After all, what would life be like without waking up in the morning and discovering a new routing for The Moody Blues, or perhaps being auto-notified about changes in the schedules for Great White and Bob Dylan? For without the new tours we’d be nothing but bipedal carbon life-forms forced to walk erect through the muck and mire of this third paintball from the sun, oblivious to the ecstasy and bliss brought about when one sees a notation such as Slaves On Dope playing in Ottawa on October 15.

But there was a time when civilization didn’t have tour schedules. A time of strife and despair dating back to that moment in the wondrous garden where the serpent slithered up to Eve and promised her choice seats for Simon & Garfunkel if only she would sink her perfect teeth into the apple. Of course, we know how that turned out. Eve and her mate were forced to leave paradise for a cold, empty world filled with service charges, cancelled dates and parking lots charging $25 a pop.

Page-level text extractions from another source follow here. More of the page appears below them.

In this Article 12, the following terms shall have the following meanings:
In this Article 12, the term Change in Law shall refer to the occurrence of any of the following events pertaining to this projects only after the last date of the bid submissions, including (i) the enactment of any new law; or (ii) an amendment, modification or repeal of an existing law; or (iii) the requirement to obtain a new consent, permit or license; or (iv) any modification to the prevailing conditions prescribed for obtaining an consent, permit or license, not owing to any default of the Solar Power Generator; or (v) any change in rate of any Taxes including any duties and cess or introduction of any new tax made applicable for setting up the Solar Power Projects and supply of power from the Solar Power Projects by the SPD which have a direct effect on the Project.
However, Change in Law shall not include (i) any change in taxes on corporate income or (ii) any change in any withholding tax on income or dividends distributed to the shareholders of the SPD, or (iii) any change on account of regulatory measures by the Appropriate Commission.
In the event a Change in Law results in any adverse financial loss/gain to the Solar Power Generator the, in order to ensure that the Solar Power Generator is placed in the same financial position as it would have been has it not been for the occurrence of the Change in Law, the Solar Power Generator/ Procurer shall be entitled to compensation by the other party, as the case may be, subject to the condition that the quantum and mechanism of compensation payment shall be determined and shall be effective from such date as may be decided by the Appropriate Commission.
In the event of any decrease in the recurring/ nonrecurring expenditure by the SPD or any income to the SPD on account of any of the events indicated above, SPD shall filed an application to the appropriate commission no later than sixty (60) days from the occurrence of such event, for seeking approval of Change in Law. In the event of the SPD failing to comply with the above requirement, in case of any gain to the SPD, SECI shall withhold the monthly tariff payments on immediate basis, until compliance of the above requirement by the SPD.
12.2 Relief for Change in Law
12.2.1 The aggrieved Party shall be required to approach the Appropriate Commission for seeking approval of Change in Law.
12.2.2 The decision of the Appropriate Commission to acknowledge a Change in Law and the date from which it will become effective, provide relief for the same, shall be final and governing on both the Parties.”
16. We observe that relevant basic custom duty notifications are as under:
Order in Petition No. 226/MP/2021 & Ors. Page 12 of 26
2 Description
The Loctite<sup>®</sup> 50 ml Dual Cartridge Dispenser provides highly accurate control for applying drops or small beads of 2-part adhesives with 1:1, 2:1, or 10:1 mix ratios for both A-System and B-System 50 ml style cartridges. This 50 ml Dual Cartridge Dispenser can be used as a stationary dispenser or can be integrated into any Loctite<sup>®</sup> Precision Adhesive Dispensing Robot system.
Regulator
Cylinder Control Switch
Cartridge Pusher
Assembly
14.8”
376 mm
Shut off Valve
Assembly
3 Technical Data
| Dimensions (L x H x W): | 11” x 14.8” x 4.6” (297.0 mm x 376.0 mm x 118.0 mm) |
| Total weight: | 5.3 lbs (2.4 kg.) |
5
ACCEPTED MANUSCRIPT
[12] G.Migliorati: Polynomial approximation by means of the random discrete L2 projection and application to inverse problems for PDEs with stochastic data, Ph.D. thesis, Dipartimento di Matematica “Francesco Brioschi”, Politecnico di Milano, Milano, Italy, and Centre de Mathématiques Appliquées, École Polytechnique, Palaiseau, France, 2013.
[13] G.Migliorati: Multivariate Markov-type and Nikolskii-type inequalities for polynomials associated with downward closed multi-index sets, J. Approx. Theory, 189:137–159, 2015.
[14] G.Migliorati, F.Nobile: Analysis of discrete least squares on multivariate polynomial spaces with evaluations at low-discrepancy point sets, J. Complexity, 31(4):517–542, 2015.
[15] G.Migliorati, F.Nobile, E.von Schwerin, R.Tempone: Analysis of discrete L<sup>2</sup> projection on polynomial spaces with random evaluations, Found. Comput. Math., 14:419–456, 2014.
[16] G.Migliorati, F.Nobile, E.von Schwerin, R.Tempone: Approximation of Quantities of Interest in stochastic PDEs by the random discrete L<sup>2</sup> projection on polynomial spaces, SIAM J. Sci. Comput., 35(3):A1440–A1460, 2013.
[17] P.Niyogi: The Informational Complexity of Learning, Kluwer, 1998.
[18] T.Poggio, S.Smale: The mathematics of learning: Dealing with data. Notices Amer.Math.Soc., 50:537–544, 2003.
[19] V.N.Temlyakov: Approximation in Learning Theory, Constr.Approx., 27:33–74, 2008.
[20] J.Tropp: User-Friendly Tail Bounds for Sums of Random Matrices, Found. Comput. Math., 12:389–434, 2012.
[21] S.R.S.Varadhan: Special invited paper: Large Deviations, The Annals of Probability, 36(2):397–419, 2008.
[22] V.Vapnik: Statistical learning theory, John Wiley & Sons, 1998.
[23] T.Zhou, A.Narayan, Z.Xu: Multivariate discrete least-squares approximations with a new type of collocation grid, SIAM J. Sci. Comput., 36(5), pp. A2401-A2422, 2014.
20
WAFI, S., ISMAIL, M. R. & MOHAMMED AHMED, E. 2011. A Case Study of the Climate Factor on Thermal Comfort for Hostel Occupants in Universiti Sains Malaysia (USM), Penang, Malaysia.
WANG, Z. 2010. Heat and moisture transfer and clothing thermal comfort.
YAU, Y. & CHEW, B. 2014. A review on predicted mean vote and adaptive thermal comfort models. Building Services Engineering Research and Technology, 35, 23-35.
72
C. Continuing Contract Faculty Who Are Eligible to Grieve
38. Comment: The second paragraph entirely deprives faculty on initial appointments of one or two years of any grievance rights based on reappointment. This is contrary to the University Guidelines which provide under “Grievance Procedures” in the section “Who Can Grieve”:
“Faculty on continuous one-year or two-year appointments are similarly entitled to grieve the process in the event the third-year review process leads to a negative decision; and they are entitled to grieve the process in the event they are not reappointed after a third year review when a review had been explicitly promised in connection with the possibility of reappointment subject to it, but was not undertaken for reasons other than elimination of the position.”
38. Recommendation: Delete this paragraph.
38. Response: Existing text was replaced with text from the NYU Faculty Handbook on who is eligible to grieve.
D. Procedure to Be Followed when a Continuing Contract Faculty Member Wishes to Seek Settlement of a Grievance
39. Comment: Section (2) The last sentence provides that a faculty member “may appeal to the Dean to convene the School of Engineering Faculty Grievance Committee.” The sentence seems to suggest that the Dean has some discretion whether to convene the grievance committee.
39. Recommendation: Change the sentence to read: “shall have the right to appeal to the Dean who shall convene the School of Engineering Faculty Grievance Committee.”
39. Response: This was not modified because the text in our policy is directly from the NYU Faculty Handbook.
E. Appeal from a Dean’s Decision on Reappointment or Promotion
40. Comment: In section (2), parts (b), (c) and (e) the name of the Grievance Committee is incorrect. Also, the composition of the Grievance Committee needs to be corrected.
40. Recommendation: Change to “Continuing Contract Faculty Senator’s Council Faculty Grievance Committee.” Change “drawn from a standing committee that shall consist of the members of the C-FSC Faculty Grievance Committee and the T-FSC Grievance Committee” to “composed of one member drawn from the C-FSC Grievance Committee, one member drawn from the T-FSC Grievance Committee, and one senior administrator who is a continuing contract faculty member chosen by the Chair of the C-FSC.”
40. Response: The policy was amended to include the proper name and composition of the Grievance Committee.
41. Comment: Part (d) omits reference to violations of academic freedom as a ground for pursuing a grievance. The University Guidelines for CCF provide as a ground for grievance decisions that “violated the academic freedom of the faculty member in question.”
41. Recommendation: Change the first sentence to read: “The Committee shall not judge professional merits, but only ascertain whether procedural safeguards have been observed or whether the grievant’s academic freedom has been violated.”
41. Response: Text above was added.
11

But there is salvation to be found in the new tours, relief from the confusion and mayhem that surrounds us. The listing for the Eels shatters feelings of despair and anguish. The routings for The Slip and Drive-By Truckers help keep our heads above the murky waters of gloom and torment that threaten to extinguish the inner-light of soulful well-being, just as the new routing for David Bowie helps lessen the sting felt by a perplexed nation left stumbling in clueless dysfunction upon hearing the news about J-Lo and Ben.

Where would we be without the new tours? What would our lives be like without dates for Jacob Fred Jazz Odyssey or Drums & Tuba? Imagine a world filled with menace. A world totally devoid of any social order, where debauchery and pandemonium rule the day. A world where anything goes, where up is down, left is right, stop means go and dim is bright. That is a world without tours.

Or a typical day for California’s recall election. Sometimes it’s hard to tell the difference.